From the New York Times…
BUDAPEST, Oct. 9 — In his first public remarks since quitting last week as chief executive of the Internet phone company Skype, Niklas Zennstrom said Tuesday that he had no regrets about his handling of the company but conceded that he might have tried to squeeze money out of it too quickly.
EBay, the online auction company that paid $2.6 billion for Skype in 2005, said last week that it would take a $1.43 billion charge for the service.
EBay has retained Mr. Zennstrom as Skype’s nonexecutive chairman. Michael van Swaaij, eBay’s chief strategy officer, will fill in as chief executive until a permanent successor is hired.

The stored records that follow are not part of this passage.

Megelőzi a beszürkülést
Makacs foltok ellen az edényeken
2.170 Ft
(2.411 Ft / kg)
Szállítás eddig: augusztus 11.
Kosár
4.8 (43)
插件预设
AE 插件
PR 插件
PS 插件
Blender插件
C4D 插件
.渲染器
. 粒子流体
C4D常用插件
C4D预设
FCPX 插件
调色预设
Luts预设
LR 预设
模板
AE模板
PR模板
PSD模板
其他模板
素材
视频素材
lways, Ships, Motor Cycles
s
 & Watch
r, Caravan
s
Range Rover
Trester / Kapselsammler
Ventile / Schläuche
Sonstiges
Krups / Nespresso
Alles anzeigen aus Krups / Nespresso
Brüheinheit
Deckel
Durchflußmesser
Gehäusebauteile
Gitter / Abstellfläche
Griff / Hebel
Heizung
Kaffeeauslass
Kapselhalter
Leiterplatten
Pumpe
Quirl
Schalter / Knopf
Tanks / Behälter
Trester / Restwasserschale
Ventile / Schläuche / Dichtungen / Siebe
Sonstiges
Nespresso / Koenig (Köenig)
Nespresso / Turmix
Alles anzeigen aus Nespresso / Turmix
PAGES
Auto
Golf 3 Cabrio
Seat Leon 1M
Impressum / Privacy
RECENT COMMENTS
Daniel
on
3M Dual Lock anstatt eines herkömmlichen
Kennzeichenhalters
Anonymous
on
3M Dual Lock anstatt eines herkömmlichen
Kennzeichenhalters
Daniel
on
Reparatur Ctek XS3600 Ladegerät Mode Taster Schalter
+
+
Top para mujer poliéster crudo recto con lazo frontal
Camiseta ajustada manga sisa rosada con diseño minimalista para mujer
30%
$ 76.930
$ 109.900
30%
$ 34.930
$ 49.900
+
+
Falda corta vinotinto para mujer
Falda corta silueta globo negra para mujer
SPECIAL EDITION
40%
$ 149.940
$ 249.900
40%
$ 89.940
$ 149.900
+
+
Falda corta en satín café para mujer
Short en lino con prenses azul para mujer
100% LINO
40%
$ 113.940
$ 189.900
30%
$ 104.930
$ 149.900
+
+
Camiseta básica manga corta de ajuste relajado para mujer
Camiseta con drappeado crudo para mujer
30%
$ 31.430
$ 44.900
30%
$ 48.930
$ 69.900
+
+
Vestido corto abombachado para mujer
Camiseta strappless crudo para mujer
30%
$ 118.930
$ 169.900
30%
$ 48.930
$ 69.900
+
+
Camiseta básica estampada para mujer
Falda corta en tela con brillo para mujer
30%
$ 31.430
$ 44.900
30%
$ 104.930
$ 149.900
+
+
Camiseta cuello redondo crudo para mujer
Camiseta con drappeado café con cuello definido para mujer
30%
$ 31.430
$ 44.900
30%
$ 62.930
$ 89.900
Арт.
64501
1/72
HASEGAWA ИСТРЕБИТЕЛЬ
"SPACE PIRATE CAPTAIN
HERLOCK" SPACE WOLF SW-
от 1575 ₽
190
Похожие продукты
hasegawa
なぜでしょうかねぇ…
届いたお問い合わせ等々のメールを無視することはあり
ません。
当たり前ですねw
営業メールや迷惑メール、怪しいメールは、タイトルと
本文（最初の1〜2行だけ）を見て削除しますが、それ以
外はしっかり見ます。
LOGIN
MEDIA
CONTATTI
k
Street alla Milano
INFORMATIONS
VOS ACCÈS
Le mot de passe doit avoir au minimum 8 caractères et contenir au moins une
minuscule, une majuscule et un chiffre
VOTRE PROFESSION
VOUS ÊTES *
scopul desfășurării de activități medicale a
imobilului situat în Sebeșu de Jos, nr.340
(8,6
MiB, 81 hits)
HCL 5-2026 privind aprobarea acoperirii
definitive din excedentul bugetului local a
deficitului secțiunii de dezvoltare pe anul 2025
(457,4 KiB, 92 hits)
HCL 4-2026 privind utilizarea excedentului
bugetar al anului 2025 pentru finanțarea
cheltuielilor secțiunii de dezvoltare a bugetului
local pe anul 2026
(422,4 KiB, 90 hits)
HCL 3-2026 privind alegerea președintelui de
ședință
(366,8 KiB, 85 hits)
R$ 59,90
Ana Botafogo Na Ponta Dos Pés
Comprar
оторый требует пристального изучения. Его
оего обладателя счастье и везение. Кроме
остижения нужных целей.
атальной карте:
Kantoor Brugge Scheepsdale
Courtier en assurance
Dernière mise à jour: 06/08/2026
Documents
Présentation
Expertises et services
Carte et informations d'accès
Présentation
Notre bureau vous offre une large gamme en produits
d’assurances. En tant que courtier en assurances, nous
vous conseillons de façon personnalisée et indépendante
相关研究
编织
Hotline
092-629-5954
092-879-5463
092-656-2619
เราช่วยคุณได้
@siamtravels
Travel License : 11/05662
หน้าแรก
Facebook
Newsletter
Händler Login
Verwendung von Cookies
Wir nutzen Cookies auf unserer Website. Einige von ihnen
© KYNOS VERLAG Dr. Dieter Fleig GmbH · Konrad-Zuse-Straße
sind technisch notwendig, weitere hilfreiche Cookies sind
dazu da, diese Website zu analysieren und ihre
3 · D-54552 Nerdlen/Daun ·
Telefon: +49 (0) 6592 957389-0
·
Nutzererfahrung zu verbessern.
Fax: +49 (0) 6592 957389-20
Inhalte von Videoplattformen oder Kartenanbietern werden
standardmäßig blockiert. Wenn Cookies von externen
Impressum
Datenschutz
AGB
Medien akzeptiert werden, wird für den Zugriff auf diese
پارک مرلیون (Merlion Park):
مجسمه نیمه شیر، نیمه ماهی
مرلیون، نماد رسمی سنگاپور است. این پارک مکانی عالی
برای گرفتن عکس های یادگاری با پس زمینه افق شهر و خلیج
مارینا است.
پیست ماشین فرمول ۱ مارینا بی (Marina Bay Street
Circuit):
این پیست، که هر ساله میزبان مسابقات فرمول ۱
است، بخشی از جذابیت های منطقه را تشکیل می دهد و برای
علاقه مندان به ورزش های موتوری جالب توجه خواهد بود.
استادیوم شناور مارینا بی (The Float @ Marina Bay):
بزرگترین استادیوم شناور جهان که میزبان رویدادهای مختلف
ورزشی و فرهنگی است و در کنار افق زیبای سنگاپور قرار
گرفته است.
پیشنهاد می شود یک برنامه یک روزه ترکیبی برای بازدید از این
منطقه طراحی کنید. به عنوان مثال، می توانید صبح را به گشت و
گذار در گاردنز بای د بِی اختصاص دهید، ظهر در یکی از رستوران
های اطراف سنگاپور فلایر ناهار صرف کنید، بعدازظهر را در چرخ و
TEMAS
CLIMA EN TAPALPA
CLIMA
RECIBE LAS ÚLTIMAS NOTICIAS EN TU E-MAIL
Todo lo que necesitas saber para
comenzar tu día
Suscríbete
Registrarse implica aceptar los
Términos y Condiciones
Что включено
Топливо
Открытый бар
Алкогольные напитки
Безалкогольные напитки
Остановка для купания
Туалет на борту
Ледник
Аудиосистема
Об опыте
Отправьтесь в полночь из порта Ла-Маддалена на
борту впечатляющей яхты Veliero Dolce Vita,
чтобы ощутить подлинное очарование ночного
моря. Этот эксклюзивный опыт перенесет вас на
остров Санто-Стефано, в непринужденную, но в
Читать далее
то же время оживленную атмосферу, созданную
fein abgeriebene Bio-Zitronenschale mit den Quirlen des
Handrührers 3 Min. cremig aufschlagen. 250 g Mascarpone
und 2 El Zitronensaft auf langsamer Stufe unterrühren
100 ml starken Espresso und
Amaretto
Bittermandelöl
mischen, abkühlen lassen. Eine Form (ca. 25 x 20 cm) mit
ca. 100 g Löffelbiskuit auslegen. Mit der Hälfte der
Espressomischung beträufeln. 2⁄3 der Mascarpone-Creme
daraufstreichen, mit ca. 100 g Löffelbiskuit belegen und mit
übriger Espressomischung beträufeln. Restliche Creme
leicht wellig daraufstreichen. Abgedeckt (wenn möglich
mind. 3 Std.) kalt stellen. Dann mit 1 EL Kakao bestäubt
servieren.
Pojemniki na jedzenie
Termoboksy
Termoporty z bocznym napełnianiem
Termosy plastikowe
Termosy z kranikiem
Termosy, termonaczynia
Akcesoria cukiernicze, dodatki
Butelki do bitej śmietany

The write-down was widely seen as a concession that eBay had overpaid for Skype, but Mr. Zennstrom, a Swede who was a co-founder of the company in 2003, defended its value.
In the second quarter, revenue grew 100 percent from a year earlier, to $90 million, and the company recorded a profit in the first quarter, he said.
About 220 million people, most of them outside the United States, are registered with Skype, which uses the Internet to carry phone conversations between personal computers.
“It’s not like it’s been overtaken by Microsoft or Google or Yahoo,” Mr. Zennstrom said at a technology conference here. “Over the longer term, I think it’s going to turn out to be a good business.”
Revenue and earnings projections made by Skype executives before the sale to eBay turned out to be “a bit front-loaded,” he said.
“Sometimes I feel like we tried to monetize too rapidly,” Mr. Zennstrom said.